*Consigne 1:* D'après le texte sur l'agent orange, d'où vient le nom de cet herbicide ?
*Consigne 2:* Selon le texte sur l'agent orange, à quoi l'armée américaine a-t-elle employé ces produits au Viêt-nam ? Énumérez tous les usages mentionnés.
*Consigne 3:* Dans le texte sur l'agent orange, recopiez la partie qui commence par les mots "Utilisé au plus" et se termine par "par le Viêt-công.", en substituant "l’armée américaine" à "l’armée US".

*Texte du document:*
• • • • •

Le Département de la justice américain multiplie les pressions pour repousser la décision de la Cour d’appel de New York, chargée de se prononcer sur la recevabilité de la plainte déposée par des victimes vietnamiennes de l’« agent orange ». Avec pour objectif d’éliminer les juges supposés plus favorables aux plaignants, proches de la limite des 14 ans de mandat. Car si les Etats-Unis et leurs entreprises devaient un jour avoir à rendre compte des conséquences humanitaires et écologiques de leurs actes militaires – dans ce cas, un crime de guerre de masse, voire un crime contre l’humanité – la notion même d’impunité de l’impérialisme volerait en éclats.
Utilisé au plus fort de la guerre américaine au Viêt-nam de 1962 à 1971, l’agent orange est un herbicide dont l’un des sous-produits est la dioxine (TCDD). Son nom provient de la bande de couleur qui permettait de distinguer ses bidons d’autres herbicides et défoliants. En épandant ces produits, l’armée US cherchait à détruire le couvert végétal le long des axes de circulation et de navigation et sur les bords de mer, afin de mieux les surveiller. Cela permettait aussi de dégager le périmètre des installations militaires et d’éclaircir les forêts de l’intérieur pour qu’apparaissent camps et caches nord-vietnamiens dissimulés sous le couvert. Accessoirement, 14% des missions de cette guerre chimique servirent à anéantir les cultures dans les zones tenues par le Viêt-công.

• • • • •

*Données enregistrées:*
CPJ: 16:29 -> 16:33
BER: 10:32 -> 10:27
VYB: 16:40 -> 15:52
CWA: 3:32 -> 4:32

• • • • •

*Réponse attendue 1:* Le nom vient de la bande de couleur qui permettait de distinguer ses bidons de ceux d'autres herbicides et défoliants.

*Réponse attendue 2:*
- Détruire le couvert végétal le long des axes de circulation et de navigation et sur les bords de mer, afin de mieux les surveiller.
- Dégager le périmètre des installations militaires.
- Éclaircir les forêts de l'intérieur pour faire apparaître les camps et caches nord-vietnamiens dissimulés sous le couvert.
- Anéantir les cultures dans les zones tenues par le Viêt-công (14 % des missions).

*Réponse attendue 3:*
Utilisé au plus fort de la guerre américaine au Viêt-nam de 1962 à 1971, l’agent orange est un herbicide dont l’un des sous-produits est la dioxine (TCDD). Son nom provient de la bande de couleur qui permettait de distinguer ses bidons d’autres herbicides et défoliants. En épandant ces produits, l’armée américaine cherchait à détruire le couvert végétal le long des axes de circulation et de navigation et sur les bords de mer, afin de mieux les surveiller. Cela permettait aussi de dégager le périmètre des installations militaires et d’éclaircir les forêts de l’intérieur pour qu’apparaissent camps et caches nord-vietnamiens dissimulés sous le couvert. Accessoirement, 14% des missions de cette guerre chimique servirent à anéantir les cultures dans les zones tenues par le Viêt-công.